Of that $3.2 billion, the firm's target-date retirement funds accounted for $2.6 billion, the largest quarterly intake since the funds were launched in September 2002. For the year through December, those target-date funds had net inflows of $6.6 billion, accounting for the bulk of the $8.9 billion rise in retirement fund assets, which came to $17.3 billion.
T. Rowe reported institutional inflows of $3.1 billion for the latest quarter and $14.9 billion for the year. For the quarter, institutional assets under management rose $10.9 billion, or 9.3%, to $128.2 billion, for a year-on-year increase of 29%.

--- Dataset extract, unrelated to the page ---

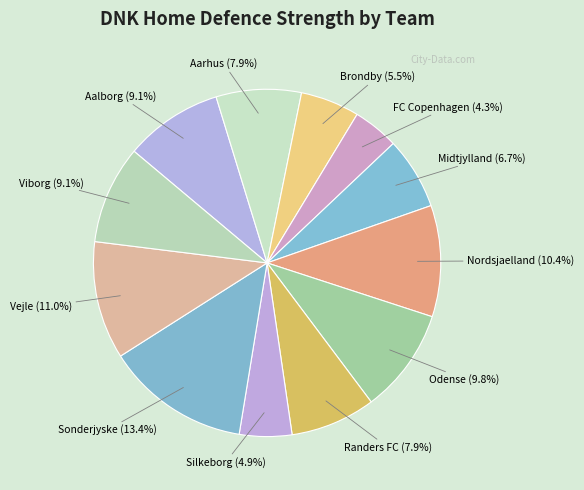

Is it true that Brondby is 20% of the pie?

False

For the quarter, T. Rowe reported record revenue of $489 million, up 8.4% from the prior quarter and up 21% from the year before. Net income also reached a new quarterly record of $149 million, up 16% from Sept. 30 and up 27% from the year before.
Separately, Federated Investors had record assets under management of $237.4 billion as of Dec. 31, up 7% from the prior quarter and up 11% from the year before, said spokeswoman Meghan McAndrew. The firm also reported record equity assets of $40.9 billion, up 37% from the year before on the back of strong equity markets and Federated's July acquisition of MDT Advisers, a quant manager with $6.4 billion in assets.
Federated's revenue for the latest quarter came to $259.7 million, up 6% from the prior quarter and up 9% from the year before. Net income for the quarter came to $53.3 million, up 17% from the previous quarter and up 3% from the year before.
In addition, PENN Capital Management's assets under management swelled 72% to $4.3 billion for the year ended Dec. 31, according a news release. Assets under management at the end of the fourth quarter are up roughly 13% from the $3.8 billion recorded as of Sept. 30.
The increase was due to "very good performance across our styles," said spokesman Christian Noyes. "Our mantra is that we're better high-yield managers because we're equity managers and we're better equity managers because we're high-yield managers. We're fully integrated."